Each of these networks is formatted as a three-column matrix where each row represents an edge between two nodes (from source to target). The third column indicates the interaction type and the source of the interaction (OmniPath: “o_”, TRRUST: “t_”). Notice that common interactions between both databases are collapsed, and the interaction type is reported as: “o_; t_;”.
Finally, we use the function “MS2_mergeNetworks( )” to merge the KEGG-based network with the regulatory network.
## source target interaction_type
## [1,] "cpd:C00084" "217" "k_compound:reversible"
## [2,] "cpd:C00084" "224" "k_compound:reversible"
## [3,] "cpd:C00084" "221" "k_compound:reversible"

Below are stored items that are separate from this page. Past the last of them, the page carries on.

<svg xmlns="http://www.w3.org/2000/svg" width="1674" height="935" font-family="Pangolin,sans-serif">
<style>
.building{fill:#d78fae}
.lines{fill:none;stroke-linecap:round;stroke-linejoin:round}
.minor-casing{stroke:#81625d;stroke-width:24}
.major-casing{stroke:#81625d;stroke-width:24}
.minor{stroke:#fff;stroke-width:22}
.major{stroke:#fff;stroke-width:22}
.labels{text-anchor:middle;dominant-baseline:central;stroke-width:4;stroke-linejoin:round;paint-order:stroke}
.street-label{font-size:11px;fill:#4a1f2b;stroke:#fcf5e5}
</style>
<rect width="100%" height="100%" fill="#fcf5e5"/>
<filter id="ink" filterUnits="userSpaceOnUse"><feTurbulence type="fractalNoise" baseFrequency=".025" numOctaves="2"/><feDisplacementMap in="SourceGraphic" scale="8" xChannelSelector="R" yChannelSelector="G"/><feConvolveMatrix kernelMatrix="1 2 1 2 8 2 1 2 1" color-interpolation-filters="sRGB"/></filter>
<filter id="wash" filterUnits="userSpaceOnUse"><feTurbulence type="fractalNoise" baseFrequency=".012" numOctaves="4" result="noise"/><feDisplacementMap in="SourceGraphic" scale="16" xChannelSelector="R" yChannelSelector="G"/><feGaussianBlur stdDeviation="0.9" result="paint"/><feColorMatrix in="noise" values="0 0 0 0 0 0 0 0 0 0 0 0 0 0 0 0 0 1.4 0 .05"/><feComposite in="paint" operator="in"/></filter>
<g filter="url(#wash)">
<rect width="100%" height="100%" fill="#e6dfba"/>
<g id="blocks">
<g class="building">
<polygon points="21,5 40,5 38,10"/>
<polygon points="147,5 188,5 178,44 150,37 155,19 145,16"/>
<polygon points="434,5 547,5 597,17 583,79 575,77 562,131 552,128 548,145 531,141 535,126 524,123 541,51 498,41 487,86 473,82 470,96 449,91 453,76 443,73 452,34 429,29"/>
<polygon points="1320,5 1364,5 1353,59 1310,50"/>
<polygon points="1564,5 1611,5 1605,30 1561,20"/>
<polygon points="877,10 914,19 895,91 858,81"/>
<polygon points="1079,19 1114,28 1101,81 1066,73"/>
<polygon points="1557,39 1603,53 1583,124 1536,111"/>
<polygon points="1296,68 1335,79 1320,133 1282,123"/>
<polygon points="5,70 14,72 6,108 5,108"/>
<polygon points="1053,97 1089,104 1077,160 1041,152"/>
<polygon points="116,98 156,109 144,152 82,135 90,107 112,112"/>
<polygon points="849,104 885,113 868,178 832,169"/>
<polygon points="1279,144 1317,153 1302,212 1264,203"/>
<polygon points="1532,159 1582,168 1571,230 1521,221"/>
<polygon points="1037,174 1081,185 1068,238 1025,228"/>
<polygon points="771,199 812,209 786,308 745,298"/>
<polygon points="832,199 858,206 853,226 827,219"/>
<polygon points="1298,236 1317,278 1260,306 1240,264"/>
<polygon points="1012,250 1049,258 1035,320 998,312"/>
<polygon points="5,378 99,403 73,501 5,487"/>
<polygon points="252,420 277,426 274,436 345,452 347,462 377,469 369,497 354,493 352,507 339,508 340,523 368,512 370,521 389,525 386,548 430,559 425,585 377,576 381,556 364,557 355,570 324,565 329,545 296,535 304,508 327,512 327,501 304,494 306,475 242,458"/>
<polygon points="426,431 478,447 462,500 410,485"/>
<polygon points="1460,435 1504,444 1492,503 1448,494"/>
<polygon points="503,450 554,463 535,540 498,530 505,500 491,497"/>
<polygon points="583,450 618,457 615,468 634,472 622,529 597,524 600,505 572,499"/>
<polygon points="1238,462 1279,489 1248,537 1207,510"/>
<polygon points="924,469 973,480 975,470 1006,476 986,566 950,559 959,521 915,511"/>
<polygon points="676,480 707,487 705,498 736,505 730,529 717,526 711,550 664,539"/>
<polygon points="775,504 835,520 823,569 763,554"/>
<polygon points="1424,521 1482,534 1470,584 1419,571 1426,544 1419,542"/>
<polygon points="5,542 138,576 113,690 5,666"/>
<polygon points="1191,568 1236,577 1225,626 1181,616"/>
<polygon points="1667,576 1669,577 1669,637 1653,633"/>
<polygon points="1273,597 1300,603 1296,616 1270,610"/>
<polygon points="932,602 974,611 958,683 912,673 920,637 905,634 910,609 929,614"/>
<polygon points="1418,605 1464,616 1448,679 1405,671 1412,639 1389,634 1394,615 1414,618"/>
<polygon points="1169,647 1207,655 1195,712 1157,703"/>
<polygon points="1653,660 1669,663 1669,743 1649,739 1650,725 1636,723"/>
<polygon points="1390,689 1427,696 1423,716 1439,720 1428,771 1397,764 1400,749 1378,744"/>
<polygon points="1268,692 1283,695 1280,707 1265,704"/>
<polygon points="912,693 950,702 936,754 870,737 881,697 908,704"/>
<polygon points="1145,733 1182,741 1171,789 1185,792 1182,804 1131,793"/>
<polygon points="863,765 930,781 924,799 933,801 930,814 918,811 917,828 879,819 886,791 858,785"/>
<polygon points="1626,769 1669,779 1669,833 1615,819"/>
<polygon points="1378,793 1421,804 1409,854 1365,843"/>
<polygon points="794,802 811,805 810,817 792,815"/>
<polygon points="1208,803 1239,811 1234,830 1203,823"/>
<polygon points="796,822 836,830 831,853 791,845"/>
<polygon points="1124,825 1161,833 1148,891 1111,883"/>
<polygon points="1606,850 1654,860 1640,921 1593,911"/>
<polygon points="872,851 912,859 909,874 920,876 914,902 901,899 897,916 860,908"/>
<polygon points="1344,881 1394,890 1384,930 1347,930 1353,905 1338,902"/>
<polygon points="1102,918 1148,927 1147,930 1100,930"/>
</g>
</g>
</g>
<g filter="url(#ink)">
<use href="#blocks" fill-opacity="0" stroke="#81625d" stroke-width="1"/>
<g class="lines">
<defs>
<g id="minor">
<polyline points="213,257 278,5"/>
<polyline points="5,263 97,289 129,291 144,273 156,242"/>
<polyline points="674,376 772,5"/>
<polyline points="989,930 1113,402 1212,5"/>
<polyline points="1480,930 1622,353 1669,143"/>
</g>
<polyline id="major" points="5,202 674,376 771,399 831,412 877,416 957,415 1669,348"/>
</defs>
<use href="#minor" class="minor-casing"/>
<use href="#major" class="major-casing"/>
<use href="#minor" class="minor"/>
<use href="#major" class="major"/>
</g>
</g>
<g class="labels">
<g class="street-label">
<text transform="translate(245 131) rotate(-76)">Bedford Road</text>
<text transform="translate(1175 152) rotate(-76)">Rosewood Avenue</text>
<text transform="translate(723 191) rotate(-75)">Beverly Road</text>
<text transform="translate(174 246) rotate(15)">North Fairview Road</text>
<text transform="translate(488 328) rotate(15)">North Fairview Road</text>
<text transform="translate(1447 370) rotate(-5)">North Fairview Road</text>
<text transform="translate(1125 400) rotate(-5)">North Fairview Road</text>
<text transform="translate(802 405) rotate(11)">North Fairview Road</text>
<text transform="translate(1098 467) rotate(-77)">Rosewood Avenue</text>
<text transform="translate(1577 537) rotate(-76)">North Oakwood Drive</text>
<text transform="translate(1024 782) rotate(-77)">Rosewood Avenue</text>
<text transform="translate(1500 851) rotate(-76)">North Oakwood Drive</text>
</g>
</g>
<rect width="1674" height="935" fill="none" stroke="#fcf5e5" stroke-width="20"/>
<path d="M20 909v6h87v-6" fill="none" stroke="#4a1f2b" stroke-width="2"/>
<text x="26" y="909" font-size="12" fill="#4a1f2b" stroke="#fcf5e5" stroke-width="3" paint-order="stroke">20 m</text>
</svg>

## [4,] "cpd:C00084" "219" "k_compound:reversible"
## [5,] "cpd:C00084" "222" "k_compound:reversible"
## [6,] "cpd:C00084" "220" "k_compound:reversible"
The network is formatted as a three-column matrix where each row represents an edge between two nodes (from source to target). The third column indicates the interaction type and the source of the interaction (KEGG: “k_”, OmniPath: “o_”, TRRUST: “t_”). Notice that common interactions between both databases are collapsed, and the interaction type is reported as: “k_;o_;t_;”. This network can be further customized and subsequently used to explore gene-metabolite associations as described in the introductory vignette of the package.